Birthday(7)



“Okay,” I say, and now my eyes are burning.

“Happy birthday, baby,” she says, leaning toward the camera. “I love you.”

“Love you too,” I say, feeling off-center.

And then the screen is blank.

I let the fuzzy black-and-white static fill the room as I sit back on my heels. After a bit, the tape runs out and ejects itself. I crawl forward, push the VHS back in, rewind it, and watch it again. There’s a pressure behind my eyes, a tightness in my throat, a heat climbing up my chest. I know I need to cry, and I know I’ll probably feel better if I do, but more and more lately I just can’t. More and more my feelings end up festering inside me. I can’t let go, can’t release.

I always thought boys cried less because they … we got yelled at for it, but now the tears won’t come even when I want them. I wonder if maybe I just can’t cry anymore, if maybe growing up means testosterone is running through my body like an invading army, butchering and burning everything tender.

I watch the video again and then again, my lips eventually moving in sync with Mom’s. I try to memorize everything she said, to imagine a scene of us sitting together on the balcony, talking. When the VHS ends for the fifth time, I sit and stare at nothing for a while until Dad’s voice breaks the quiet. “Dinner’s ready!” he calls.

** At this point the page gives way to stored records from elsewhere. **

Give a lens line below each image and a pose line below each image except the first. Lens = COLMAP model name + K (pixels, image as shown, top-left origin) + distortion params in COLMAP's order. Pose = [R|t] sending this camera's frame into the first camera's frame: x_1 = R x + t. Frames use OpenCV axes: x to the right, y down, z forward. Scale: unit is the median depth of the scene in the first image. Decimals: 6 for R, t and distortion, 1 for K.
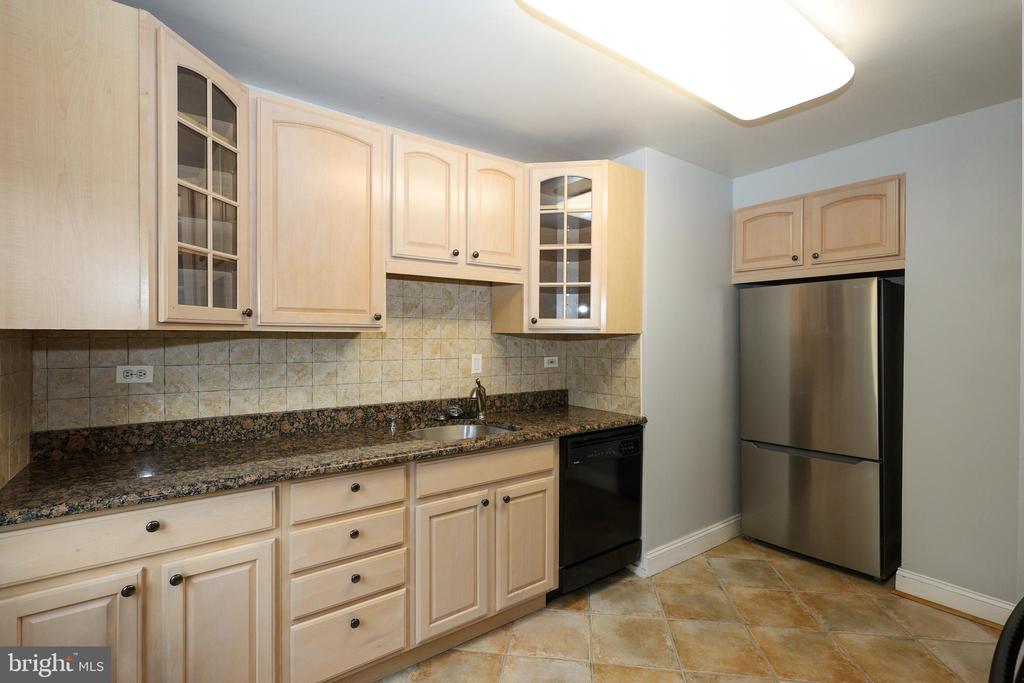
lens RADIAL K [[474.7, 0, 506.8], [0, 474.7, 335.0], [0, 0, 1]] dist [0.003444, 0.000183]
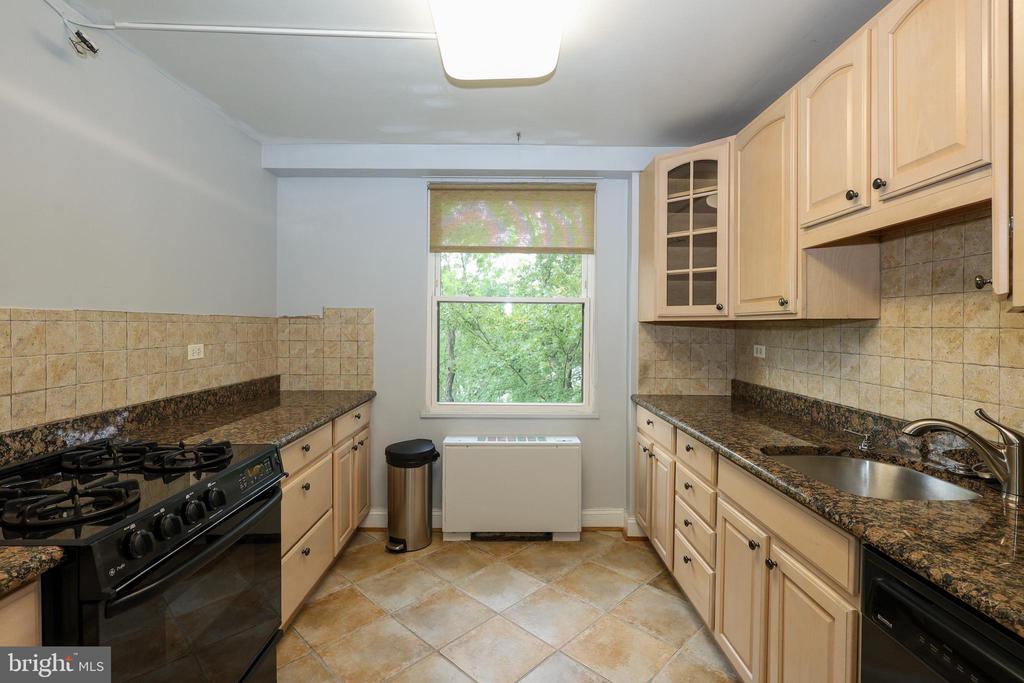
lens RADIAL K [[474.7, 0, 510.4], [0, 474.7, 337.5], [0, 0, 1]] dist [0.003444, 0.000183]
pose [[-0.586224, 0.011847, -0.810063, 0.710203], [-0.005712, 0.999808, 0.018756, 0.013903], [0.810129, 0.015622, -0.586043, 1.025131]]
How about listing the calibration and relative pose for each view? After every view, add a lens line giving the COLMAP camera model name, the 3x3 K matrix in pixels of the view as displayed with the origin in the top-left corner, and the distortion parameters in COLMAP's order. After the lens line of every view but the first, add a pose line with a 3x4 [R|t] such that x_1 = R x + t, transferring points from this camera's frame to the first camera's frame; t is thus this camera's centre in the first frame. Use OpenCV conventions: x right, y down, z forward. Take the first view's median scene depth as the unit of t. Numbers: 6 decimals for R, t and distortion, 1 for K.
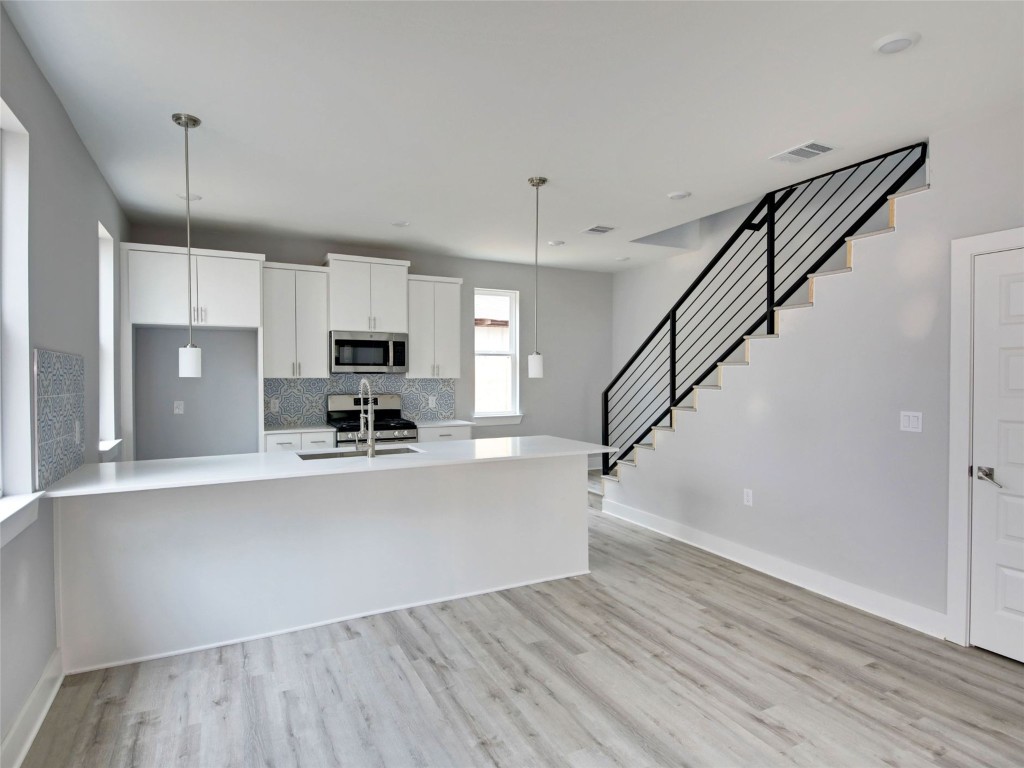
lens RADIAL K [[570.1, 0, 508.7], [0, 570.1, 383.2], [0, 0, 1]] dist [0.030790, -0.030394]
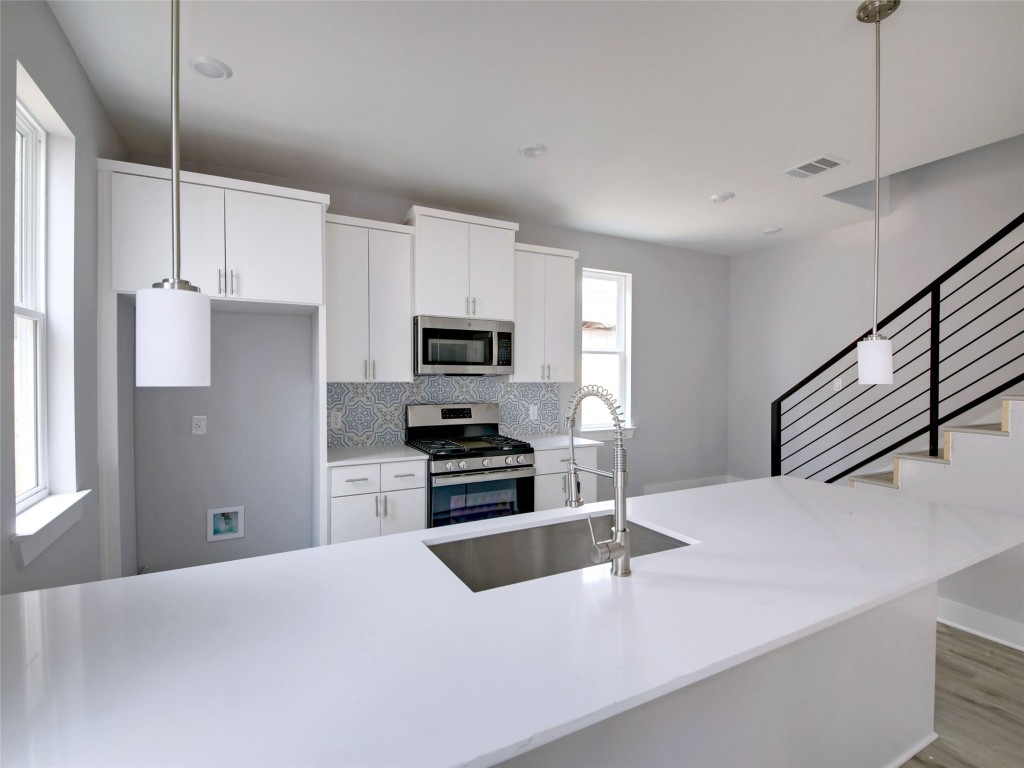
lens RADIAL K [[481.0, 0, 512.0], [0, 481.0, 384.0], [0, 0, 1]] dist [0.003340, -0.000367]
pose [[0.999735, 0.001339, 0.022960, -0.223383], [-0.001377, 0.999998, 0.001643, -0.008623], [-0.022958, -0.001674, 0.999735, 0.432345]]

I go into the kitchen, take one look at the overdone steak and his tired, bloodshot eyes, and don’t feel the slightest bit hungry. We eat on the couch, our plates in our laps, watching recorded SEC games in silence. Dad’s schedule always leaves him behind on watching college and professional football, and Sunday is his day to catch up. I push a glob of mashed potatoes around my plate and stare into space, away from the players on the screen.

“Oh, hey,” Dad says. “It’s your birthday. We don’t have to watch this, we can—”

“It’s fine,” I say. “How’re the Vols doing this season?”

“Pretty good all told,” Dad says, and things feel normal for just a moment. He leans back, crosses his legs, and scratches his chin thoughtfully. “I heard this game against Florida don’t end well though, but that ain’t exactly new.”

“Right,” I say.

“I still say our main rivalry’s with them and not with Alabama.”

“Yeah. How’s Isaac doing there?” I say. Eric’s oldest brother wouldn’t have been caught dead at the water park with us today even though he’s in town for the weekend, and I guess I can’t blame him. He’s a lot older.

“Great for a college freshman,” Dad says. He pretends to buff his nails on his shirt and cracks a smug smile. “Still waiting on my thank-you letter from Coach Fulmer for the work I put into that boy.”

“Don’t hold your breath,” I joke.

“Right,” Dad says. He shakes his head, then looks thoughtful. “So, hey, Eric’s gonna try for junior varsity next year. He tell you that?”

“Yeah,” I say. “He did.”

“You’re still the fastest kid at that school. If we put in a little work, hit the weight room, ran some drills, I could probably get you in with him.”

I know, in my brain, that this is his way of trying to spend time with me. Football is the beating heart of our town—football scholarships get kids out of Thebes, and even players who don’t get recruited, who spend the rest of their lives stuck here, get to look back fondly on the time when they were champions.

This town expects a lot of Dad—to make these heroes, to put Thebes on the map. I never realized just how much time Dad spent coaching until I quit playing and noticed I only saw him in the morning, an hour or so at night, and half of every Sunday. Sometimes I think any of the boys on the team would be a better son than me. At least they wouldn’t be a walking disappointment. They wouldn’t remind him what he’s lost every time he looks at them.

But the more he asks me to rejoin the team the more I think I’m so tired of this conversation.

“No,” I say. “I don’t want to play football anymore, Dad.”

“Okay,” he says. He takes a long breath and runs his hand down his face. “I … sorry. Just trying to help.”

The pressure comes back to my throat.

He’s floundering too. But he’s trying. And I know he loves me and he’s all I have—besides Eric.

“I know,” I whisper.

“How was the video?” he says.

“Good,” I say. “It was good. Nice.”

“That’s good,” Dad says.

I start to say more, to tell him how even though it hurts to see her in the videos, it’s still a relief, because sometimes I stare at the ceiling at night and can’t remember exactly what she looked like in motion and alive, how she smelled, how she sounded. I want to tell him how hurting like this is better than forgetting her.

But we’ve only really talked much about her once since the funeral. I’d found her college sketchbook while we were moving and Dad had sat with me, telling me what he remembered about each of her amazingly lifelike drawings. I remember his voice trembling, and when we reached a page near the middle, there was a figure who was clearly a younger Dad seated on a log, a baseball cap high on his forehead, his eyes squinting at something off the page while he pulled on a cigarette. She’d managed to capture Dad’s thoughtfulness with nothing but a pencil, and under it she’d written, by way of a title, “My Future Husband.”